His appointment as special representative for global partnerships gives him a portfolio broad enough to accommodate almost anything. He is not a trained diplomat. He does not have experience in multilateral sports governance. What he has is access, the specific, personal, dinner-table kind that institutional diplomacy cannot manufacture. When Zampolli says he “suggested” the swap to Trump and Infantino, the word does real work. He was in the room.
That a proposal of this magnitude, the removal of a sovereign nation from the world’s most-watched sporting event for reasons of bilateral political repair, originated not in the State Department or the National Security Council but from a man whose most significant pre-government achievement was introducing a future president to his future wife: this is worth sitting with.
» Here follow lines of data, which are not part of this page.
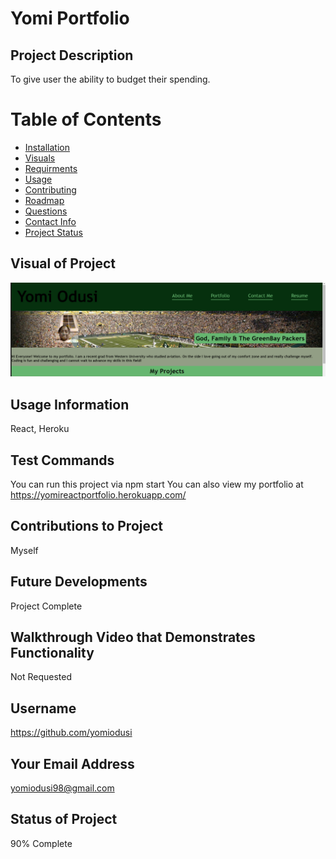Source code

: # Yomi Portfolio

  ## Project Description
  To give user the ability to budget their spending.
  # Table of Contents
  * [Installation](#Installation)
  * [Visuals](#Visuals)
  * [Requirments](#Requirments)
  * [Usage](#Usage)
  * [Contributing](#Contributing)
  * [Roadmap](#Roadmap)
  * [Questions](#Questions)
  * [Contact Info](#Email)
  * [Project Status](#Status)

  ## Visual of Project
  ![screenshot](/public/images/readme.png)


  ## Usage Information
  React, Heroku

  ## Test Commands
  You can run this project via npm start
  You can also view my portfolio at https://yomireactportfolio.herokuapp.com/

  ## Contributions to Project
  Myself 

  ## Future Developments
  Project Complete

  ## Walkthrough Video that Demonstrates Functionality
  Not Requested
  ## Username
  https://github.com/yomiodusi
  
  ## Your Email Address
  yomiodusi98@gmail.com

  ## Status of Project
  90% Complete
Not through institutions. Through access. This is how American foreign policy operates in 2026.
Iran, ranked forty-second in the world, qualified through the Asian Football Confederation by right. Italy, ranked twelfth, did not qualify. The rules are not complicated.
Italy’s third consecutive absence from a World Cup is a football story, but the weight it carries in April 2026 is entirely political. A nation whose prime minister is losing her most important foreign patron, watching fuel prices climb and a war burn on the southeastern horizon, offered the spectacle of its football federation’s failure as a diplomatic bargaining chip. The game was never just a game. In the hands of a fashion entrepreneur turned envoy, it became something cheaper.